A person’s life can be seen as a series of brackets that describe many small decisions that, as they accumulate, define the shape, direction and ultimate meaning of that person’s existence.  A baby decides how much discomfort – hunger, wet diaper, etc. – can be tolerated before he starts crying.  Based on the care he gets, he decides whether to bond and with whom.  As the months and years add up, the numbers of decision brackets seem to multiply.  By the time the person becomes aware of how these decision brackets effect the course of his life, things are almost beyond his control.

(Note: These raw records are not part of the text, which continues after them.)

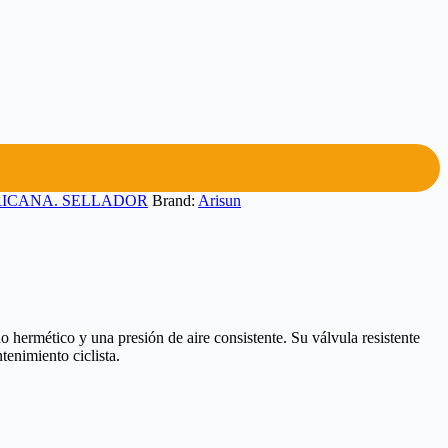
ICANA. SELLADOR
Brand:
Arisun
ermético y una presión de aire consistente. Su válvula resistente
tenimiento ciclista.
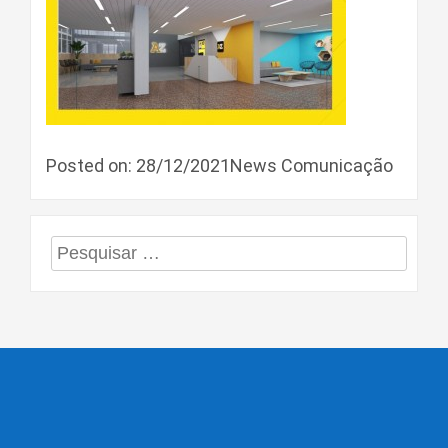
Posted on: 28/12/2021News Comunicação
Pesquisar
por:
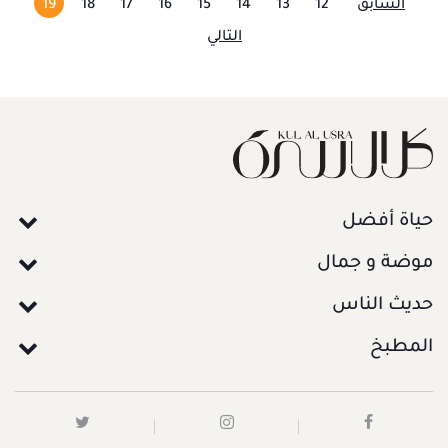
السابق
12
13
14
15
16
17
18
19
التالي
حياة أفضل
موضة و جمال
حديث الناس
المطبخ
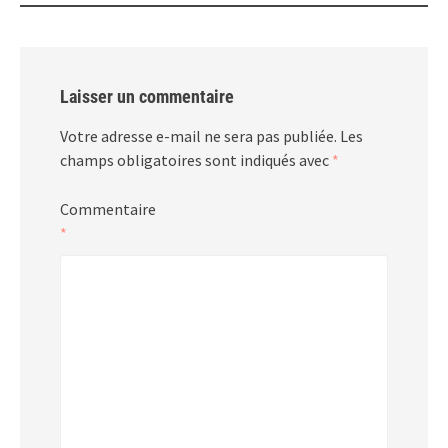
Laisser un commentaire
Votre adresse e-mail ne sera pas publiée.
Les
champs obligatoires sont indiqués avec
*
Commentaire
*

The Book of Job is about one man’s significant success followed by severe misfortune.  The lengthy conversation between Job and his friends is like a kind of high-stakes bracketology, as the three friends take turns analyzing key decisions Job had made in his life and the cause-and-effect relationships between them and the sorry state he has come to.  Bildad, Eliphaz and Zophar are full of macho bluster as they try to outdo each other in their absolute pronouncements about the inevitable course of Job’s life, and Job is nearly as pompous in his self defense.

But in the end, God speaks: “Who is this that darkens counsel by words without knowledge?” (38:1).  In a series of thunderous pronouncements, God makes it clear that all the brackets of Job’s life are, always have been and always will be subject to God’s control.  He is the Author and Finisher of all things.  He alone gives meaning to Job’s life.  Job suddenly sees that all his bracket choices have been based on ignorance: “I have uttered what I did not understand, things too wonderful for me, which I did not know” (42:3).  Having come to this moment of insight, Job was ready for God’s version of bracketology.  He stopped trying to outthink and outguess God and yielded himself to God’s choices for him.  To the surprise of his friends, this ended  with Job holding the winner’s trophy: “The Lord restored the fortunes of Job, and the Lord gave Job twice as much as he had before” (42:10).

I’m going to try to just kick back and enjoy some good basketball the next few weeks, rather than being preoccupied with bracketology.  (But I’ll probably call Clayton once in a while, especially if I successfully predict an upset.)